■ Exercise:
Rewrite the entries from the line with "genus: Lycodon" up to and including the line with "phylum: Basidiomycota", replacing "common name" with "vernacular name" and leaving all else unchanged.

Dataset items:
** Start **

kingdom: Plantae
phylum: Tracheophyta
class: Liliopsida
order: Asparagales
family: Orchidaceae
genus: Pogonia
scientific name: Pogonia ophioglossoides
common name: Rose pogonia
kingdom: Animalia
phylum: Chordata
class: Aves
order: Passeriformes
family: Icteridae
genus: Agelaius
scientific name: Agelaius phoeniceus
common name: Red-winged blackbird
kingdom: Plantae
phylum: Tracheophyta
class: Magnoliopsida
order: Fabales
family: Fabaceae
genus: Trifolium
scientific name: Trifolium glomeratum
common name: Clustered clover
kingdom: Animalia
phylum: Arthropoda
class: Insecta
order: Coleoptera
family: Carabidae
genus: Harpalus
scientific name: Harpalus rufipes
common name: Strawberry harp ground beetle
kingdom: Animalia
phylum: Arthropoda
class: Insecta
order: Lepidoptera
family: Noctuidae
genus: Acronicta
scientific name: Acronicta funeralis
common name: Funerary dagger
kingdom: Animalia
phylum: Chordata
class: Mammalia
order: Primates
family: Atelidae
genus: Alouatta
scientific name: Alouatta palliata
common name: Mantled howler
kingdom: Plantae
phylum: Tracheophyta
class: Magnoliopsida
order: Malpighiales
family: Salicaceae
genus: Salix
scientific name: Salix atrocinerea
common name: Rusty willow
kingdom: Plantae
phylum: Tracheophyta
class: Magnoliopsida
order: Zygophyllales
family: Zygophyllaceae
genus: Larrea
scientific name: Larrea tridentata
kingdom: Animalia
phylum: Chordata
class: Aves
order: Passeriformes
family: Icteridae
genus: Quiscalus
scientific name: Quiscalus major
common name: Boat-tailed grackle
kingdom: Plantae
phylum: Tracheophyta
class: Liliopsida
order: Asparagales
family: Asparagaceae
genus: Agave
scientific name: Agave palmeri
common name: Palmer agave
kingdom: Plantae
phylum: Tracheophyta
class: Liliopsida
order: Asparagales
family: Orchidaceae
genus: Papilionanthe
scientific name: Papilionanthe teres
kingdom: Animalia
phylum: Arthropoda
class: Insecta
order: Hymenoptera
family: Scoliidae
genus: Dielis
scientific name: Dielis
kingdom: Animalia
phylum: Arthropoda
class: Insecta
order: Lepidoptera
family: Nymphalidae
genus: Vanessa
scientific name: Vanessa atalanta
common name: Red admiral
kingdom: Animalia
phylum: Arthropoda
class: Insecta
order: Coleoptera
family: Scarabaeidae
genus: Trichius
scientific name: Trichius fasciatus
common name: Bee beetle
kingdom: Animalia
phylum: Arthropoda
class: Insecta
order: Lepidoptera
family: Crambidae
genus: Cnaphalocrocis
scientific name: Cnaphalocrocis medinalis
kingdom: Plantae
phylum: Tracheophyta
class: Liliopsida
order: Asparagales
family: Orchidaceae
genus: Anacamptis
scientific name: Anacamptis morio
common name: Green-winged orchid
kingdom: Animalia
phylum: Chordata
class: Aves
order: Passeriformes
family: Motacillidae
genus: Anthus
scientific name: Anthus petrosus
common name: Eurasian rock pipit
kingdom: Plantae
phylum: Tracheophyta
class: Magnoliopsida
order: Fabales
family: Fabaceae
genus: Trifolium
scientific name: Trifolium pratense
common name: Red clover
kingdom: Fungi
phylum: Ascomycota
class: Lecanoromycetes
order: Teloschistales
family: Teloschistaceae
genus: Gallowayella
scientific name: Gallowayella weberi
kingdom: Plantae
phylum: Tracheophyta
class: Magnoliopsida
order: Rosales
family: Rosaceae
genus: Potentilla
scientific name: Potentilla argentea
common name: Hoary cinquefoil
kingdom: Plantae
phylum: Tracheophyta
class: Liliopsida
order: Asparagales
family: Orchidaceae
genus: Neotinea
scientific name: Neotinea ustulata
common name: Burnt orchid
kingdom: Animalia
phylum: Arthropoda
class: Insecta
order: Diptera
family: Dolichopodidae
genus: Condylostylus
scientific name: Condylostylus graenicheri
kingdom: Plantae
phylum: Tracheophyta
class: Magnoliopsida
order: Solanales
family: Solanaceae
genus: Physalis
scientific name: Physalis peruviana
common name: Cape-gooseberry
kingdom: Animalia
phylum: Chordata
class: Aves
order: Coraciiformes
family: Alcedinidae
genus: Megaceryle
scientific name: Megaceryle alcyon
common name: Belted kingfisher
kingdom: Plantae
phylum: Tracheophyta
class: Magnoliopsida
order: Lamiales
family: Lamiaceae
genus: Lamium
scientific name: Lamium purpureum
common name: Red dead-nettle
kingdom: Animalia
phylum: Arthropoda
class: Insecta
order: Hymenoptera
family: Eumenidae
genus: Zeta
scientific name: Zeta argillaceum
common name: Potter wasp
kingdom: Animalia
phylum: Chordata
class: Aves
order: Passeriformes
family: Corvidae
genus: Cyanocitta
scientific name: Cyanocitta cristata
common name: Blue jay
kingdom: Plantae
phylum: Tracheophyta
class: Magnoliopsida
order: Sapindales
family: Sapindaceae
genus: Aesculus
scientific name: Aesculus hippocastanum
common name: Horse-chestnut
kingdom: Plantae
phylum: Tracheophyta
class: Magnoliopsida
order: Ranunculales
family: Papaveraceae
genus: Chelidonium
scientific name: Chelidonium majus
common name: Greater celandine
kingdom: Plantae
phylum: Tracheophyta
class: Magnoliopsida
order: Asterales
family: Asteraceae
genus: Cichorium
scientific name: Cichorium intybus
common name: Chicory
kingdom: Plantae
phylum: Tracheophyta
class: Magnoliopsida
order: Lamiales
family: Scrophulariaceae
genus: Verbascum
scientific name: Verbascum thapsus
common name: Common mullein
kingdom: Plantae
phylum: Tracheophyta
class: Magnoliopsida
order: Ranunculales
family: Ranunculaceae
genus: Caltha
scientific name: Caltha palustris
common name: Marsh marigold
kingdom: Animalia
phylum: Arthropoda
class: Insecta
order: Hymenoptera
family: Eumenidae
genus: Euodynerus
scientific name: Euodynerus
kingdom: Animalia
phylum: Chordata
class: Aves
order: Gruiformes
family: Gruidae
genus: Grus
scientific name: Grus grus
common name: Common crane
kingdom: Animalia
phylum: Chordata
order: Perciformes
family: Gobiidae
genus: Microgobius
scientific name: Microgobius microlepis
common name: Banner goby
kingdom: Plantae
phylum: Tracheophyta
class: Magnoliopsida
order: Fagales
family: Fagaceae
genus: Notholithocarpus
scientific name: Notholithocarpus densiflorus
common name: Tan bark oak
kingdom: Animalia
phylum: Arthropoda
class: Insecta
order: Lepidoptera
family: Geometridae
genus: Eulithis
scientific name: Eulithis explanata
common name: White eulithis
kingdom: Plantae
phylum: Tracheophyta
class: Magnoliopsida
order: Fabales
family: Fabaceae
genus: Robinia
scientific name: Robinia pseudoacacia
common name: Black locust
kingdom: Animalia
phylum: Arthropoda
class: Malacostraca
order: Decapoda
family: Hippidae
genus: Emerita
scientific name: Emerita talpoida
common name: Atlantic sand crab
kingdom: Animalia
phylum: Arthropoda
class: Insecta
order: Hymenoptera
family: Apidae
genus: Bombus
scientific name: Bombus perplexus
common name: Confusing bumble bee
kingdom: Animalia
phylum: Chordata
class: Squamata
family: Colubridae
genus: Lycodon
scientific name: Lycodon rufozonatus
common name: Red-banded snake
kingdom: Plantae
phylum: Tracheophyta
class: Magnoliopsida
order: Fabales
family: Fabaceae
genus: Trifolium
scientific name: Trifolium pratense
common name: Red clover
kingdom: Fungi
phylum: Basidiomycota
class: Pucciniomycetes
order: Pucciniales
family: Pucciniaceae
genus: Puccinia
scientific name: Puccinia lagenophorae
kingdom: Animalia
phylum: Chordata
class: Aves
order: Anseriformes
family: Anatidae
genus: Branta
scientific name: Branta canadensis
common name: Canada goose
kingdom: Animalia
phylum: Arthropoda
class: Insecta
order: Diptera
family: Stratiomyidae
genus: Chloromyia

** End **

■ Problem solution:
genus: Lycodon
scientific name: Lycodon rufozonatus
vernacular name: Red-banded snake
kingdom: Plantae
phylum: Tracheophyta
class: Magnoliopsida
order: Fabales
family: Fabaceae
genus: Trifolium
scientific name: Trifolium pratense
vernacular name: Red clover
kingdom: Fungi
phylum: Basidiomycota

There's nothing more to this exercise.